The openssl CLI tool is still linking to the old OpenSSL version which is still present on the system:

# openssl version
OpenSSL 1.0.2k-fips  26 Jan 2017

In order to be able to know which algorithms are being used by the new OpenSSL 1.1 branch version, install the corresponding CLI tool:

# yum install openssl11.x86_64

You now can get details about the libcrypto.so.1.1 and libssl.so.1.1 libraries:

# openssl11 version
OpenSSL 1.1.1k  FIPS 25 Mar 2021
# openssl11 ciphers -v | awk '{print $2}' | sort | uniq
SSLv3
TLSv1
TLSv1.2
TLSv1.3

Removing 128 bits cipher suites

The RFC 8446 defining the implementation of TLS 1.3 is requiring the cipher TLS_AES_128_GCM_SHA256 in order to be compliant. However that cipher is detected by the SSL Qualys test as being weak because using a 128 bit algorithm. A fix is on its way.

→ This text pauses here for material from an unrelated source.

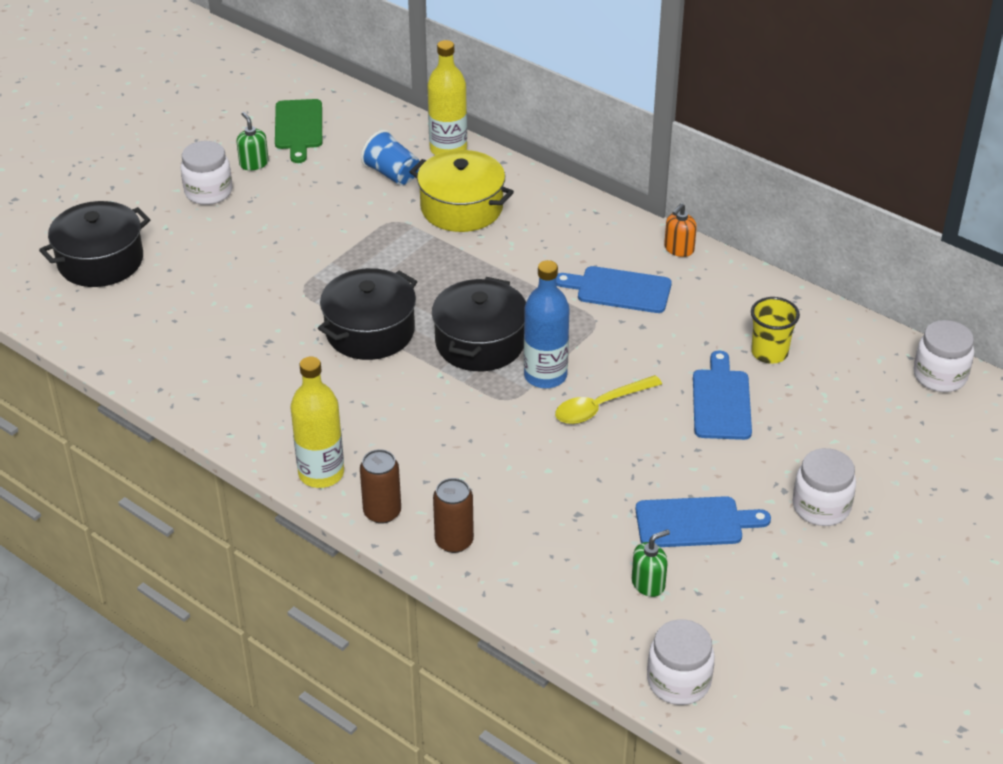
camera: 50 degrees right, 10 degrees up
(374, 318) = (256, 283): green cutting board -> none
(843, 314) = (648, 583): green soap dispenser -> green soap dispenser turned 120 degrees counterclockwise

In order to bypass this restriction and still get 100%, we will have to ask OpenSSL to not use this cipher, but at the price of TLS1.3 compliance. (src.),(src.)

While this won't do any harm in practise for this use case, this step breaks TLS 1.3 standard compliance and is therefore not recommended and optional.

To know where to change this value we used strace against the nginx binary:

# yum install strace
[...]
# strace -e trace=open,close,read,write,connect,accept nginx
[...]
open("/etc/pki/tls/openssl.cnf", O_RDONLY) = 4
[...]

Let's modify the file /etc/pki/tls/openssl.cnf. Add this at the start of the file:

# Override default conf:
openssl_conf = openssl_init

Add this at the end of the file:

# Override default conf:
[openssl_init]
ssl_conf = ssl_configuration

[ssl_configuration]
system_default = tls_system_default

[tls_system_default]
MinProtocol = TLSv1.2
Ciphersuites = TLS_AES_256_GCM_SHA384:TLS_CHACHA20_POLY1305_SHA256

(src.), (src.)

To understand better the syntax of this file, please read the man pages (man -s 5 config). (src.)

The two last lines will ensure a 256 bits based algorithm will be used and replace the default:

TLS_AES_256_GCM_SHA384:TLS_CHACHA20_POLY1305_SHA256:TLS_AES_128_GCM_SHA256

OpenSSL < 1.1 versions are not understanding the ssl_conf key from the configuration file, meaning calling OpenSSL 1.0 requiring this file to be parsed will lead to errors:

# openssl ciphers -v | awk '{print $2}' | sort | uniq
Error configuring OpenSSL
139987228915600:error:25066067:DSO support routines:DLFCN_LOAD:could not load the shared library:dso_dlfcn.c:187:filename(libssl_conf.so): libssl_conf.so: cannot open shared object file: No such file or directory
139987228915600:error:25070067:DSO support routines:DSO_load:could not load the shared library:dso_lib.c:233:
139987228915600:error:0E07506E:configuration file routines:MODULE_LOAD_DSO:error loading dso:conf_mod.c:273:module=ssl_conf, path=ssl_conf
139987228915600:error:0E076071:configuration file routines:MODULE_RUN:unknown module name:conf_mod.c:214:module=ssl_conf

Check the 100% https connection robustness on SSL Labs, but don't forget to check the following checkbox on the webpage to avoid the website to be promoted to the recently checked section of SSL Labs.